_What the task asks_
What is the number of lines in the data below that contain "semestre"? Answer with that number and no other words.

(Page-level text extractions)
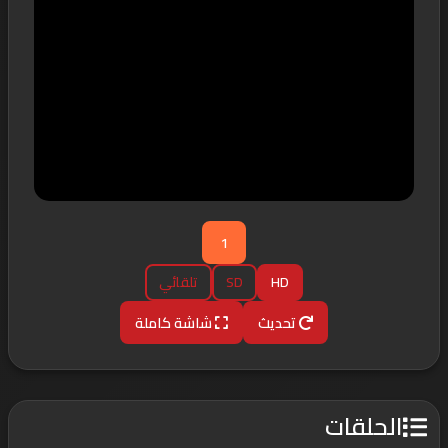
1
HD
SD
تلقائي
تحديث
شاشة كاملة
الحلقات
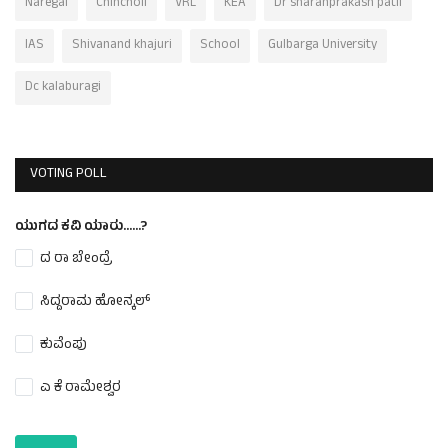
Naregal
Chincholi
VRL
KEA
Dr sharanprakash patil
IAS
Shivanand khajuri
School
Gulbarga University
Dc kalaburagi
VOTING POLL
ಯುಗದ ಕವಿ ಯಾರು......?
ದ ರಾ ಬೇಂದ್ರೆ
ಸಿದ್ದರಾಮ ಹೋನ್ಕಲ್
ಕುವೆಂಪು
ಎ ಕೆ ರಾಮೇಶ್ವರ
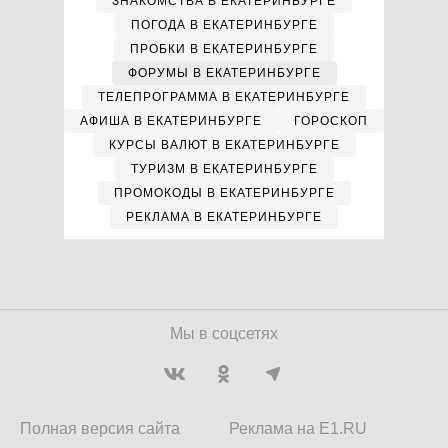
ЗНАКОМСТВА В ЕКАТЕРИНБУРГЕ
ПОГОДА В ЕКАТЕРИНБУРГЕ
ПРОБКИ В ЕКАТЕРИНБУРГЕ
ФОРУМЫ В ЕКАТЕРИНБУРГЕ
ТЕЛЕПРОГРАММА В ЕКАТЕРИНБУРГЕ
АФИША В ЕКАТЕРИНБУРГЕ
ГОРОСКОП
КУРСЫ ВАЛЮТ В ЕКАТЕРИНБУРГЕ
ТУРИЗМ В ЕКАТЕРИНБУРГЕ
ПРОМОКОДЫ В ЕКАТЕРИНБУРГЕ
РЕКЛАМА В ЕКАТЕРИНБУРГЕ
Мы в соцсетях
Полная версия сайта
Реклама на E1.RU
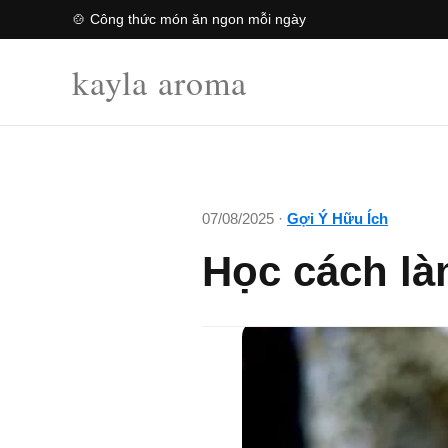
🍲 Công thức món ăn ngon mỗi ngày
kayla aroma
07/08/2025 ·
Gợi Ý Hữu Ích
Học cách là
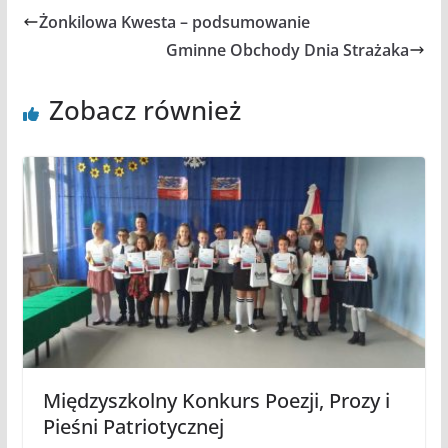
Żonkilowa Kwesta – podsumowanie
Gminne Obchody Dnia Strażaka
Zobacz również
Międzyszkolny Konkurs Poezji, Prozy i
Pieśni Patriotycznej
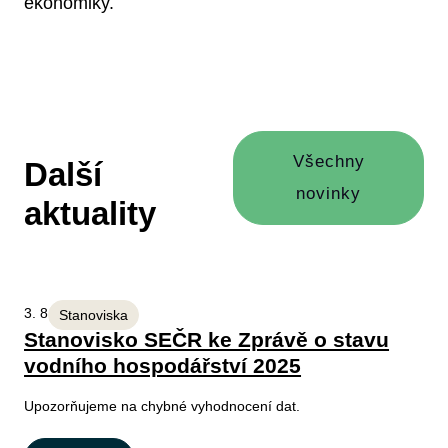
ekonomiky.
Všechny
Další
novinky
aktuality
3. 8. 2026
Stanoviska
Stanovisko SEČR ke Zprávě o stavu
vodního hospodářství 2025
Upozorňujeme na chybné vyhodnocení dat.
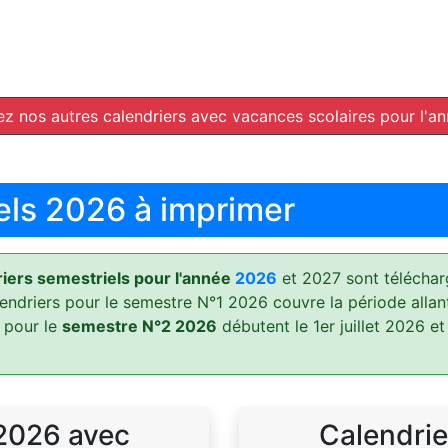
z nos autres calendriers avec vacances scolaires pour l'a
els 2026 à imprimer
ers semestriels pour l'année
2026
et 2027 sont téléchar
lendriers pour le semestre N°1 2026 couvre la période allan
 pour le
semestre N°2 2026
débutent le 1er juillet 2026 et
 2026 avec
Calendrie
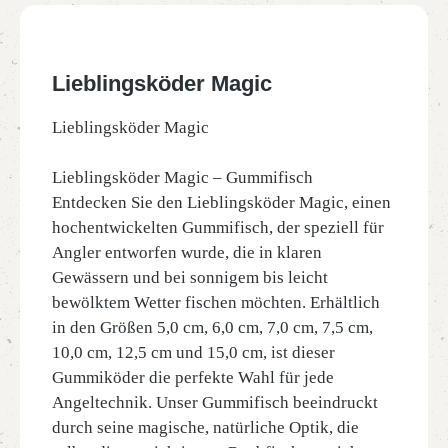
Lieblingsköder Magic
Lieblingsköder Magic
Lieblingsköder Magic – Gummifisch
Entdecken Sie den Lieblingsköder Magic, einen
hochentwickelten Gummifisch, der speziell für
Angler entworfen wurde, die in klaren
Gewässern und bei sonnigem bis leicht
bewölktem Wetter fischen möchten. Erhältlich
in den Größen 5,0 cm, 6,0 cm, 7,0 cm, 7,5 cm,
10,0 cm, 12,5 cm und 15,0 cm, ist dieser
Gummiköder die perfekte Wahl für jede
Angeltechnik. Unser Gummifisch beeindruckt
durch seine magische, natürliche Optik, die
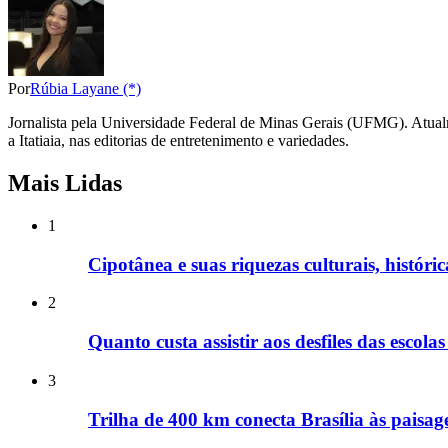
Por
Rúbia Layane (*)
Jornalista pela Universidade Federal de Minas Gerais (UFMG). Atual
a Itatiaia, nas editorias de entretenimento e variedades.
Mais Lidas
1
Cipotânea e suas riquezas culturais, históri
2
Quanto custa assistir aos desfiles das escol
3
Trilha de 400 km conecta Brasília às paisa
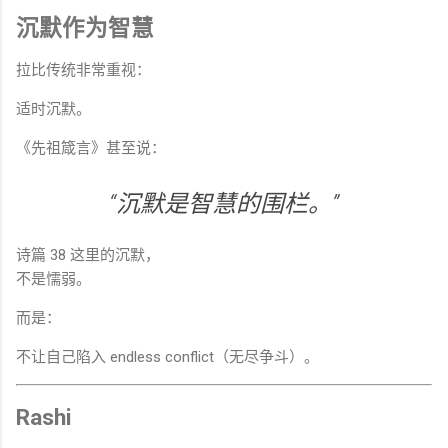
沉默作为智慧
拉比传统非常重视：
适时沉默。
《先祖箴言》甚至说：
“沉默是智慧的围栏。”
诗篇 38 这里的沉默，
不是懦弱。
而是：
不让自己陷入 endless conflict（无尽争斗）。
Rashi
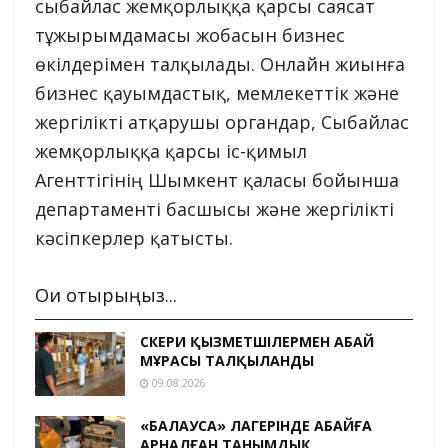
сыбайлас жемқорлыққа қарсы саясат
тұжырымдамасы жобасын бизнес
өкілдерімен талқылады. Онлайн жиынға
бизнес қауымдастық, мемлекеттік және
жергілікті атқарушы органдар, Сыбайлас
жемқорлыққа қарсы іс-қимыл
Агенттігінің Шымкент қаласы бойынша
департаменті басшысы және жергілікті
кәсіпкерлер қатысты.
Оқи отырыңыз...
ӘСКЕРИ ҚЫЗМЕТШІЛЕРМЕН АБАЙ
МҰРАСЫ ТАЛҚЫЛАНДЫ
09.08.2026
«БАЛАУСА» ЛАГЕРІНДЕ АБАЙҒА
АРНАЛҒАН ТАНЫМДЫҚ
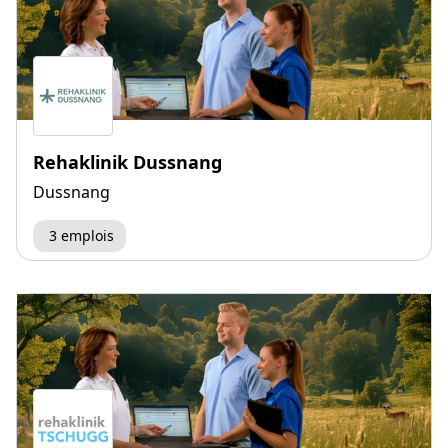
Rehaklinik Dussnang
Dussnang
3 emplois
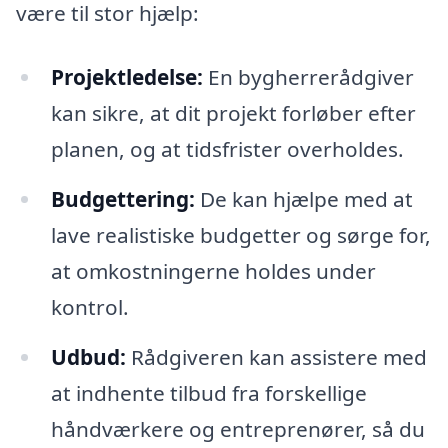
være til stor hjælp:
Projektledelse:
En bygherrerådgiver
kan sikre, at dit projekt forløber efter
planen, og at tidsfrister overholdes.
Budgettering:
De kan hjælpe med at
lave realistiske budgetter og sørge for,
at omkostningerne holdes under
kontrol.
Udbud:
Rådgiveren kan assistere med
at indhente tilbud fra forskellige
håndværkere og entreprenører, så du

_Answer below_
2